Is he talking to me? Telemakos wondered, torn between delight and dread. Little one, he said, he must mean me. It did not strike Telemakos strange that Medraut spoke Latin, for it was still spoken throughout Britain, he knew, and Turunesh encouraged her half-British son to use it himself.

Medraut sighed again, his fingers still wound tight in Telemakos’s hair. Then he uttered a string of syllables in no language Telemakos had ever heard.

It was like being brushed across the back of the neck: it made his arms break out in gooseflesh. Telemakos was tempted to wake Medraut, only to have his familiar silent self back, and not this gibberish-spouting night creature. But Telemakos wanted to hear the voice again. When Medraut had shouted his son’s name, it had been a terrible sound of fear and warning. This was his real voice, low and deep and gentle, full of music.
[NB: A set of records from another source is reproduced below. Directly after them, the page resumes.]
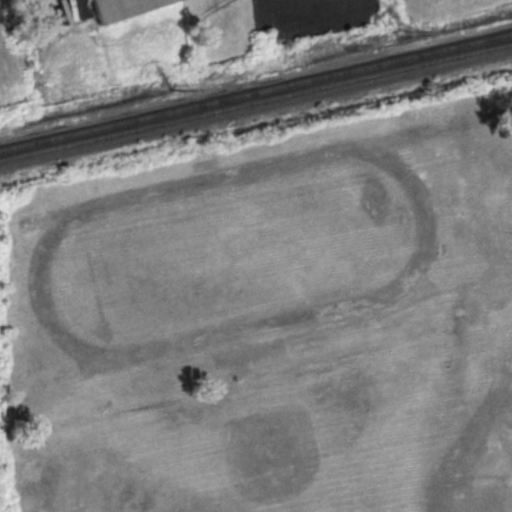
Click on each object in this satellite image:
road: (317, 5)
building: (122, 7)
building: (121, 8)
parking lot: (61, 11)
parking lot: (307, 17)
power tower: (403, 35)
power tower: (174, 92)
railway: (256, 94)
railway: (256, 106)
building: (486, 493)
Telemakos reached up once more to touch his father’s hand. Medraut spoke the same string of nonsense, the same sequence. Telemakos listened with all his being, trying to hold the shape of the sound in his mind. He mouthed the syllables over to himself so that he would remember them, as he had done with the words of the salt traders. Telemakos felt sure that whatever language his father spoke in his sleep, his aunt could interpret.

He lay awake and tense for a long time after that, his head imprisoned, repeating the impossible sentence and straining to hear anything else. But Medraut did not speak again. Telemakos did fall asleep at last, because when next he tried to move his head it was free, and the bright dawn was sneaking into the room, and he and his mother were alone in her bed.

Telemakos found Goewin packing her ambassador’s satchel. It was still early morning.

“Have you got anything exciting in there today?” Telemakos asked. She had once brought home a live cricket in a tiny house of carven ivory.

“Here are little amole,” Goewin said, and gave him a handful of miniature tablets of salt. “Pretty, aren’t they?”

“What are they for?”

“Money. Or soup.”

Telemakos laughed. “‘A rich man eats salt,’” he said, quoting his grandfather. He gave the tablets back to Goewin. “What does this mean?” he asked, and repeated what he had heard Medraut say.

Goewin packed the salt back in her bag and put it down. Then she stared at Telemakos. She did not answer, so he said it again.

“Where did you hear that?”

“Ras Meder said it in his sleep.”

Goewin had been startled when Telemakos repeated Medraut’s strange words, but she did not seem surprised when he told her his source. “Medraut has always talked in his sleep,” she said. “It’s why he usually spends the night in a hermit’s hole halfway up the cliff wall at Abba Pantelewon. He doesn’t like anyone to hear him. He would give away state secrets in his sleep, if he had any.”